▶ Provided records
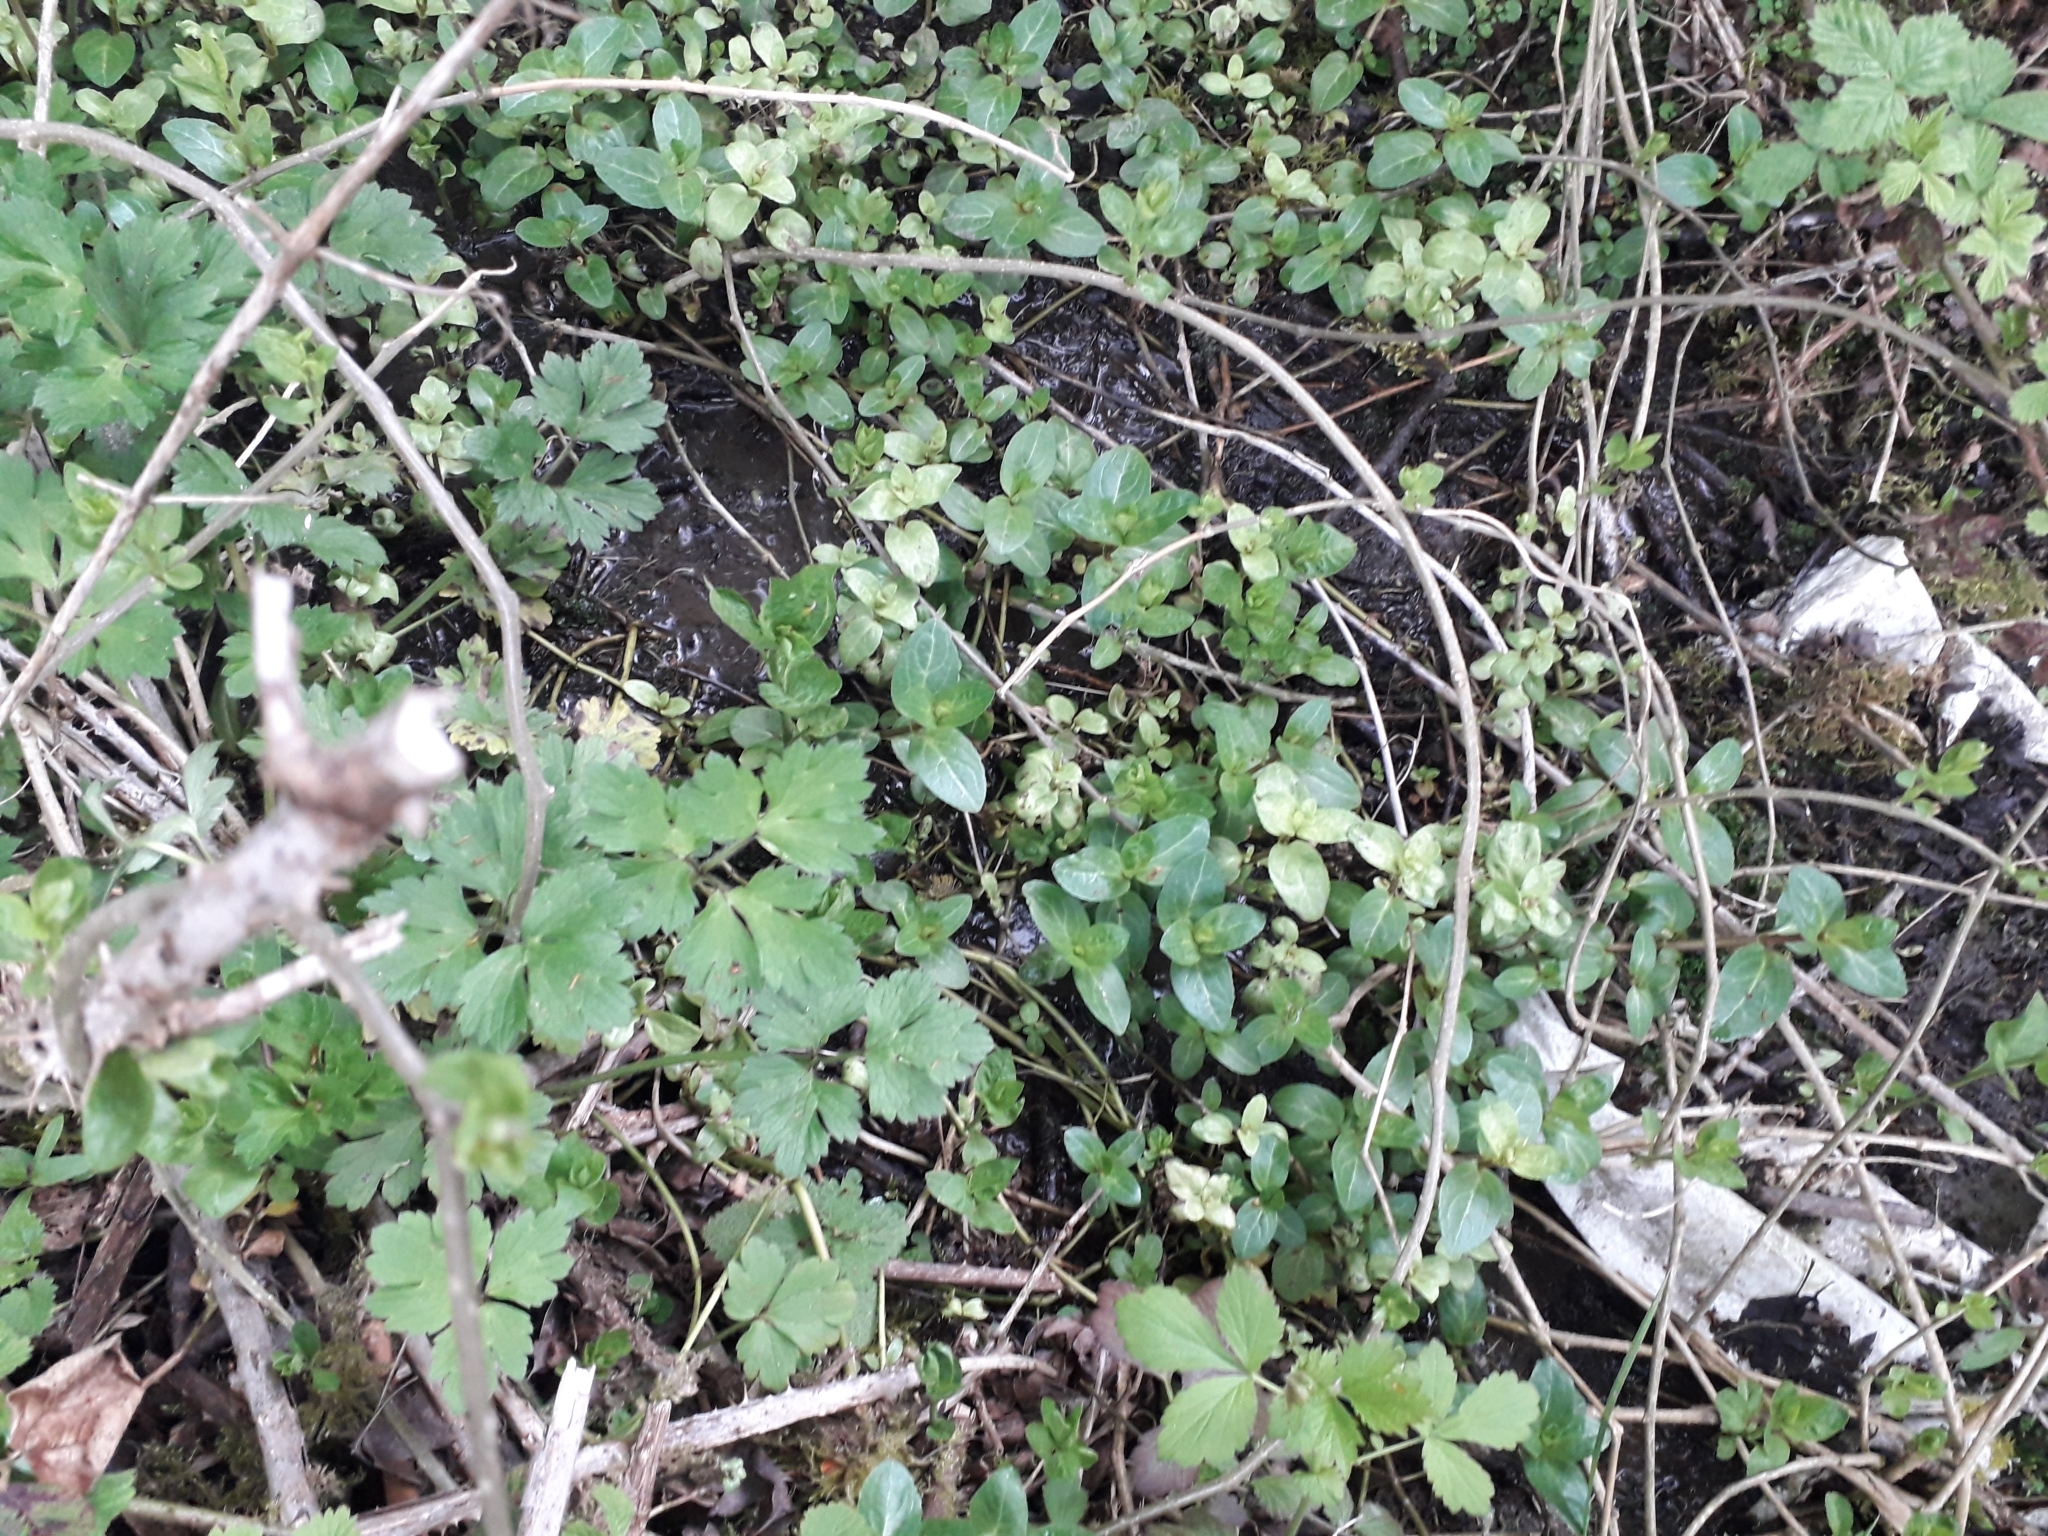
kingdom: Plantae
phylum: Tracheophyta
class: Magnoliopsida
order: Lamiales
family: Plantaginaceae
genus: Veronica
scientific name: Veronica beccabunga
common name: Brooklime
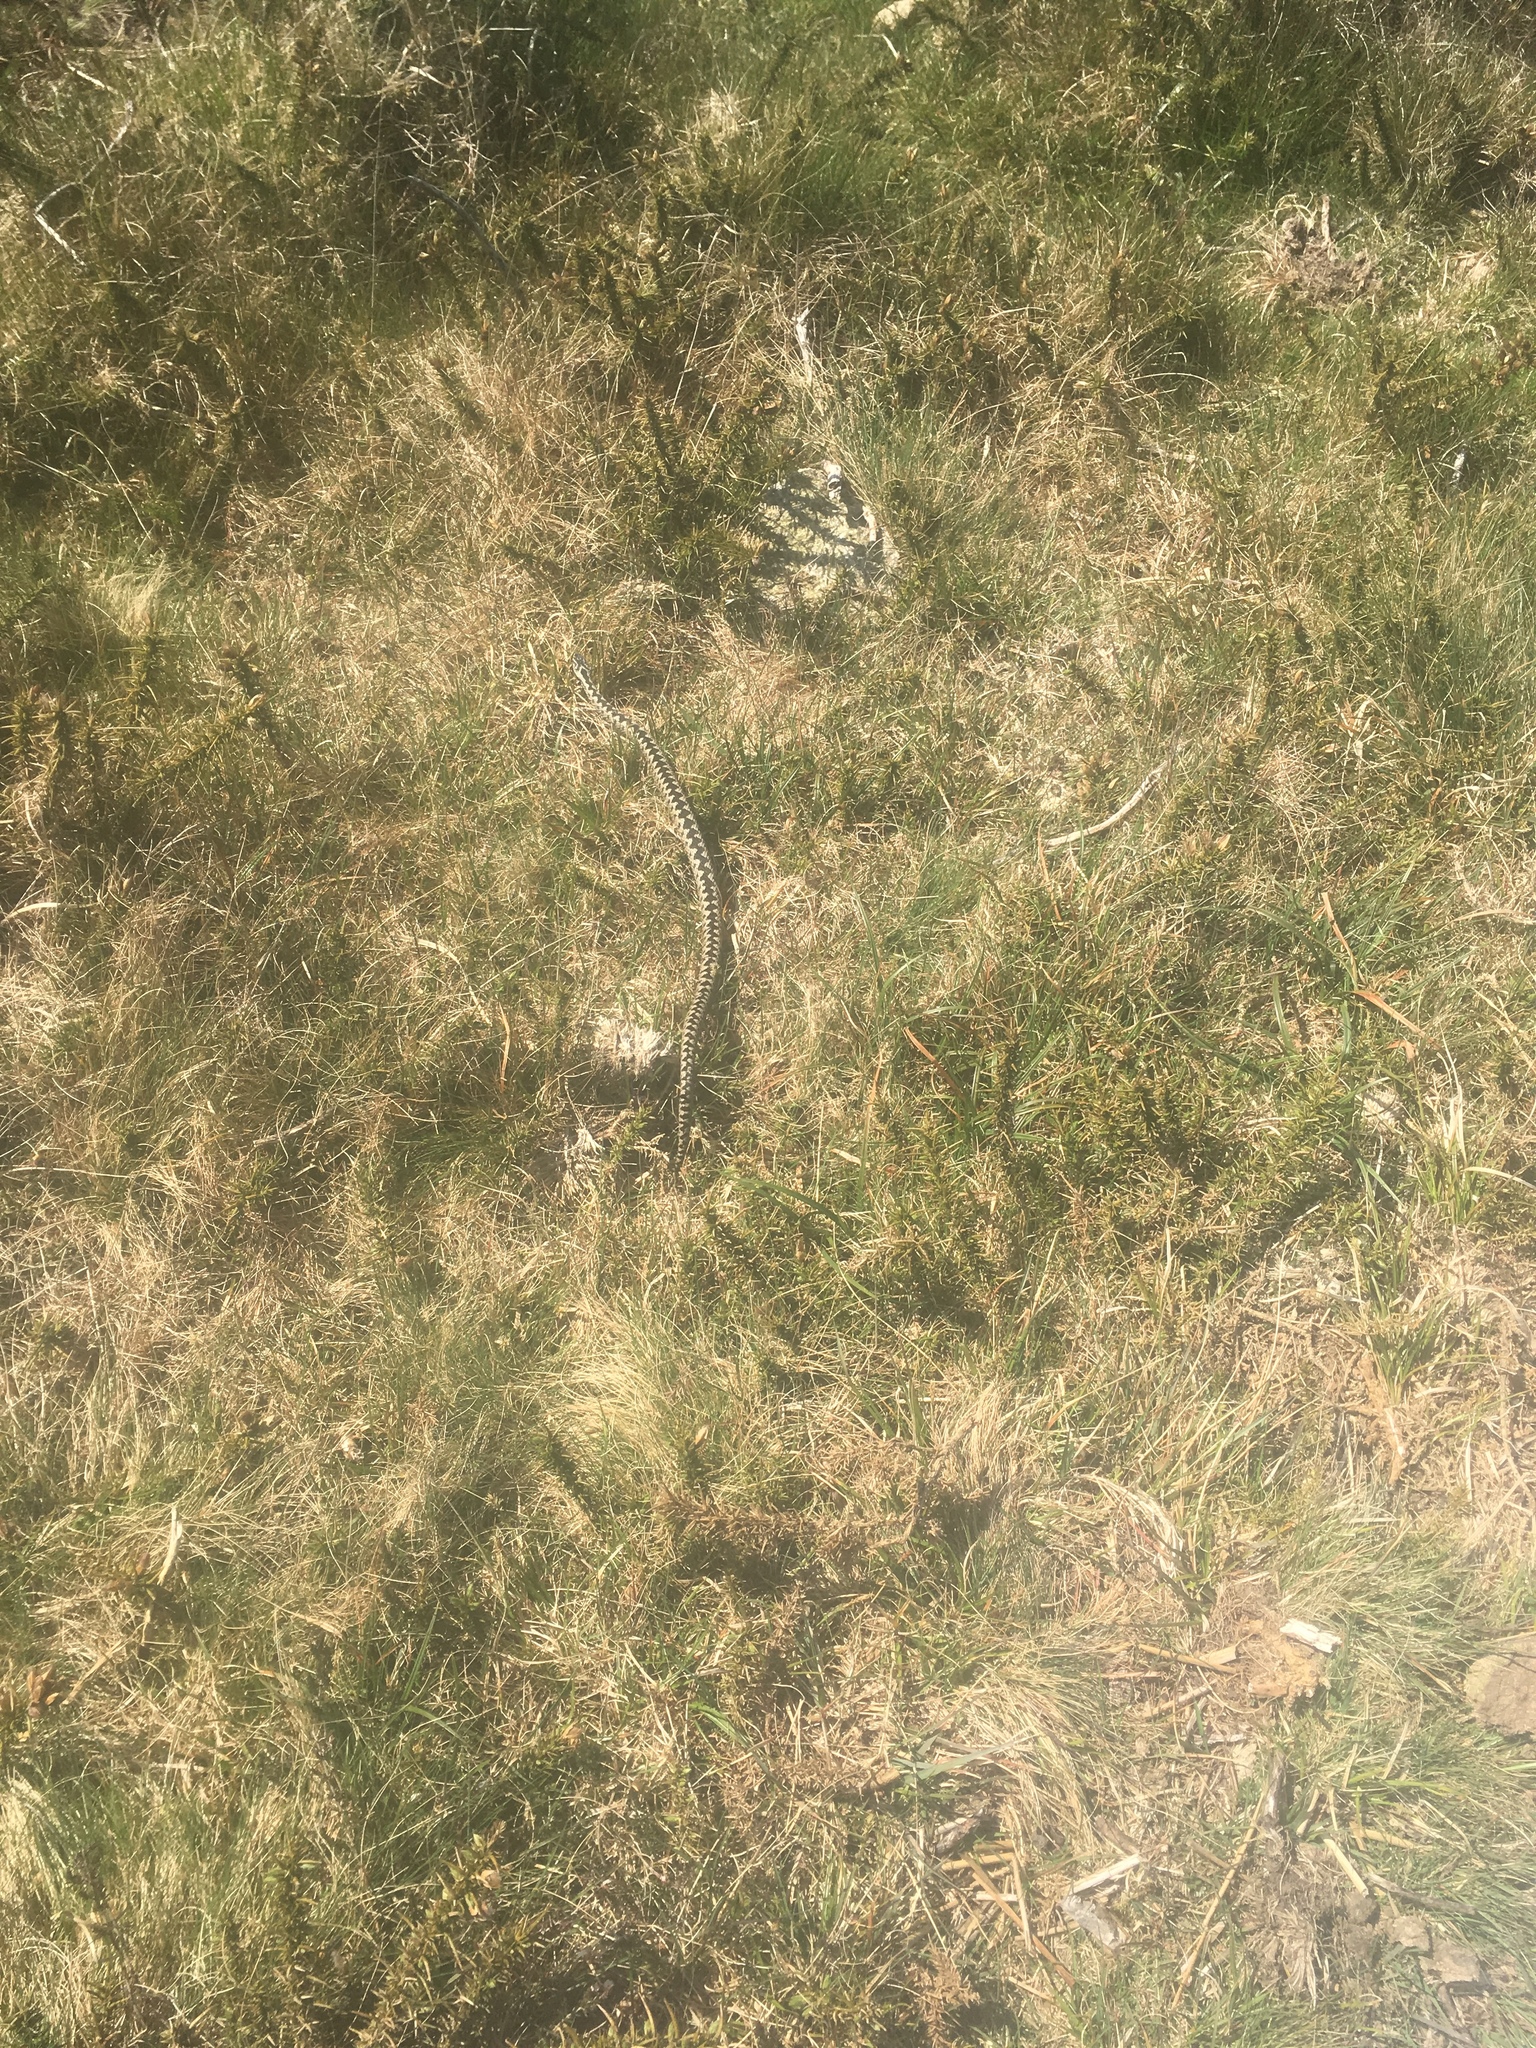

▶ Given problem
Please put the lines from all the items above into a numbered list with no blank lines, and leave the pictures out of your answer.

▶ Task solution
1. kingdom: Plantae
2. phylum: Tracheophyta
3. class: Magnoliopsida
4. order: Lamiales
5. family: Plantaginaceae
6. genus: Veronica
7. scientific name: Veronica beccabunga
8. common name: Brooklime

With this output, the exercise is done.